Dans ces centres et ces espaces symboliques, à la croisée des chemins horizontaux et verticaux, s'élèvent nos questions existentielles. Tous solidaires de la même condition humaine belle et difficile. Aller vers ce qui nous relie, ce qui nous rassemble, peut-être « avant qu’il ne soit trop tard », au nom de notre finitude certaine.

Carl nous redit que nous ne pouvons peut-être pas changer les événements, le pur présent qui advient, mais que nous pouvons changer de regard, oser l'inconnu, transfigurer. Il propose un glissement où l'Autre devient plus important que lui. Un œil ouvert sur la beauté ineffable pour rendre grâce, un œil ouvert sur le fini du monde pour l’augmenter.

Louisa Atmani

Louisa Atmani est Médecin Généraliste à l’European Union Compound du Mogadiscio International Airport, Somalie. Carl Hurtin lui a demandé d’écrire sur son travail parce qu’elle est une personne formidable.

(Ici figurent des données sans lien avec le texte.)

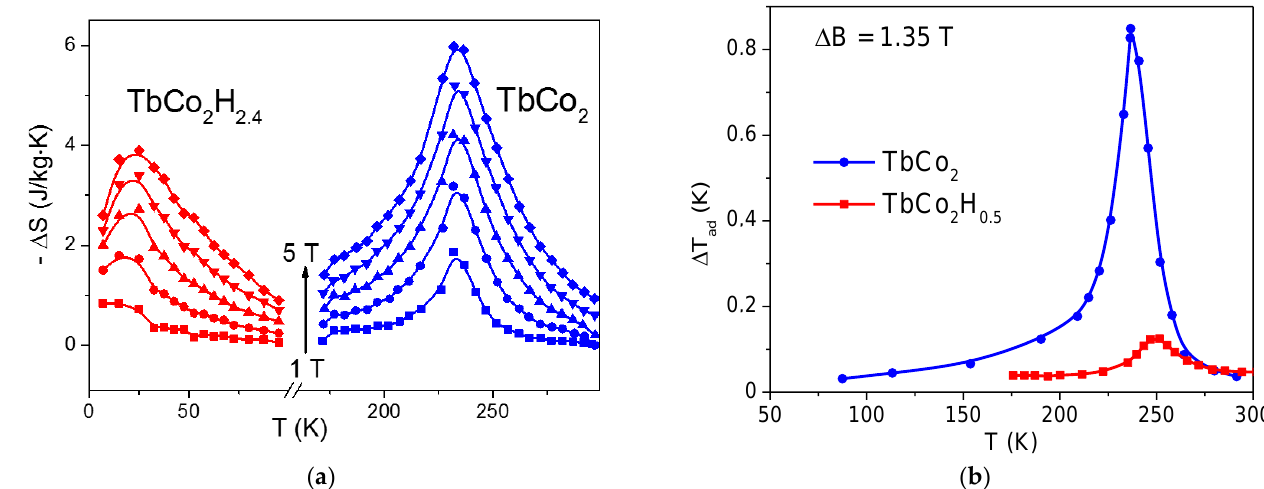
Figure 5. Temperature dependences of the change in the magnetic part of the entropy at various changes in the magnetic field (from 0 to 1 – 5 T) in the TbCo 2 H 2.4 hydride and the initial composition TbCo 2 ( a ); Temperature dependences of the MCE at ΔB = 1.35 T measured by the direct method of TbCo 2 H 0.5 and the initial composition TbCo 2 ( b ).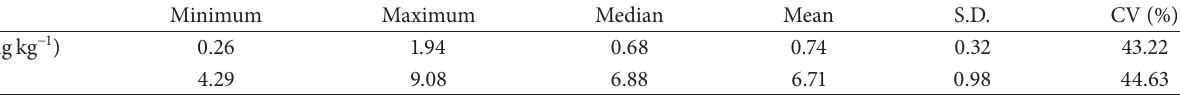
Table 2: Summary statistics of Cd concentration and pH in topsoil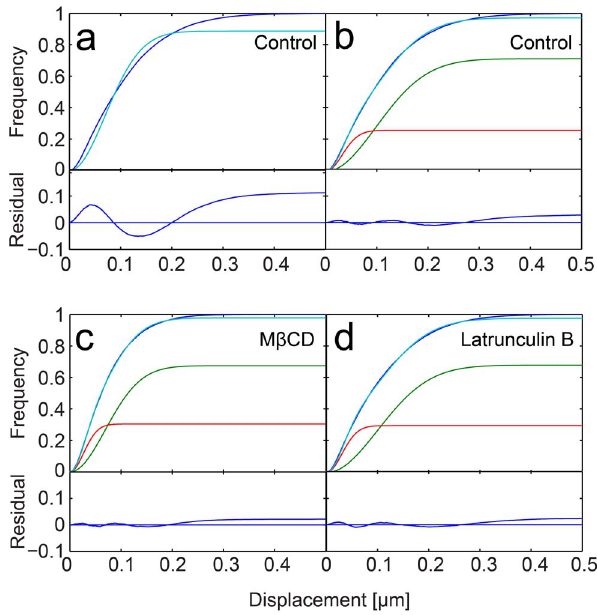
Figure 5. Cumulative histograms of jump distances of LPS- bound receptors in the plasma membrane (blueline). Best fits according to Eq. 7 are shown (cyan) . (a) The cyan line represents the fit result assuming one species is present. The residual shows a clear deviation from the data. (b) The same data fitted assuming two species are present (components of the fit are shown in green for the mobile and red for the immobile population). The residual shows no systematic deviation of the fit from the data. Note that the deviation of the fit from the histogram towards larger displacements is also found in our simulated data (Fig. S7 and Note S3 in File S1) and thus does not indicate a deviation of the data from Brownian motion. (c) M b CD treated and (d) latrunculin B treated macrophages fitted assuming two mobility populations. The values for the diffusion coefficients and fractions can be found in Table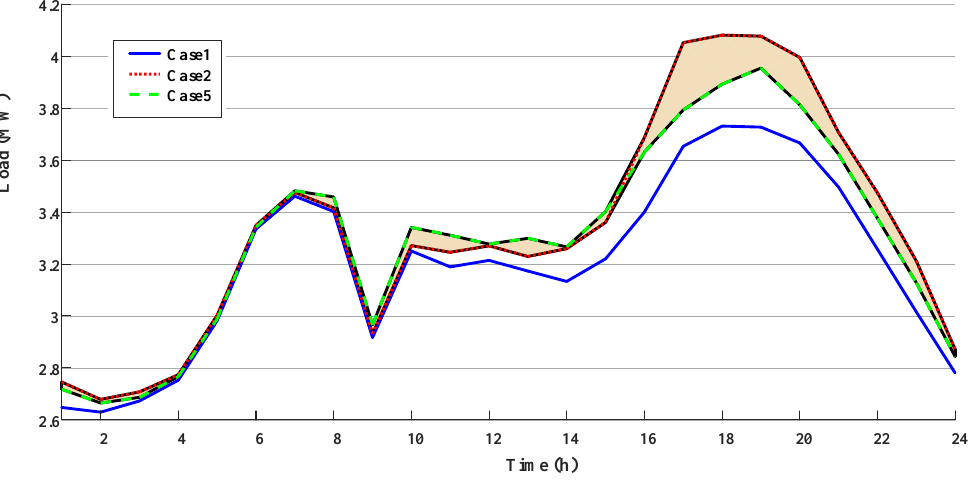
Table 9. Peak and valley load values in different cases.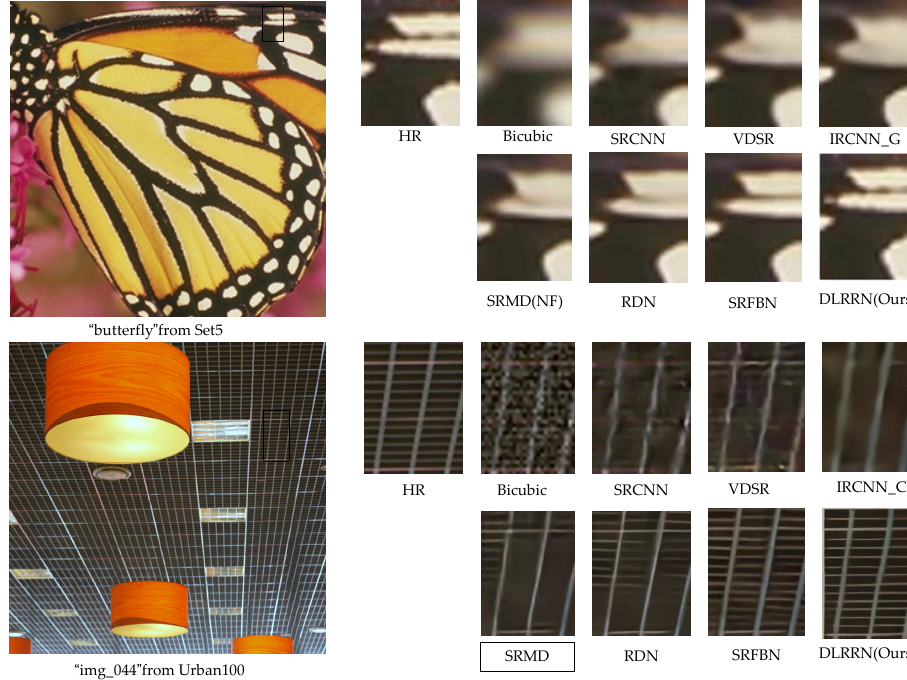
Figure 12. The visualization results of BD × 3 and DN × 3; the first group and the second group represent the results of BD × 3 and DN × 3, respectively.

  • (1) Le Tapis de rassemblement en est bien une représentation symbolique.
  • (2) Carl Hurtin imagine des « Parcours philotopiques », interprétation d’objets urbains, d’espace publics et propose de travailler l’idée d’une « esthétique du rassemblement ». Ses propositions d’actions collectives, participatives sont des motifs plastiques de se rassembler.
  • (3) Les « Tapis de rassemblement », la scène dans « Avant qu’il ne soit trop tard », la disposition du public dans d’autres performances, ses interventions dans l’espace public, autant d’espaces et de temps rituels cadrés par l’artiste dans lesquels quelque chose advient.
  • (4) Carl Hurtin filme les prises de vue photographiques pour saisir le temps de l’image, les interactions entre les participants, le rapport à l’espace et le rapprochement des corps.
  • (5) L’interprétation du réel aurait à voir avec le diagnostic, entre empathie, intuition et savoir.
  • (6) Carl Hurtin travaille depuis plusieurs années avec des chorales. L’harmonie finale tient d’un assemblage de différences. Travail et expression individuelle mise au service d’un collectif.
  • (7) « Paysages collectifs », petits tableaux composés avec de la poussière de sèche-linge. Il en parle comme d’une accumulation de particules individuelles intimes additionnées pour constituer une sorte de feutre. Ce sont des gris colorés, fines particules familiales mais aussi amicales ou inconnues et toutes mêlées.
  • (8) Peu de temps après son arrivée à Rocheservière, des habitants racontent à l’artiste l’histoire du Site Saint Sauveur anciennement salle de théâtre, cinéma, foyer de jeunes, école. Privés de leur lieu devenu musée, les usagers et animateurs du lieu décident de ne plus jamais y remettre les pieds. Carl Hurtin avec sa vidéo « apparitions », parle d’une possible réconciliation.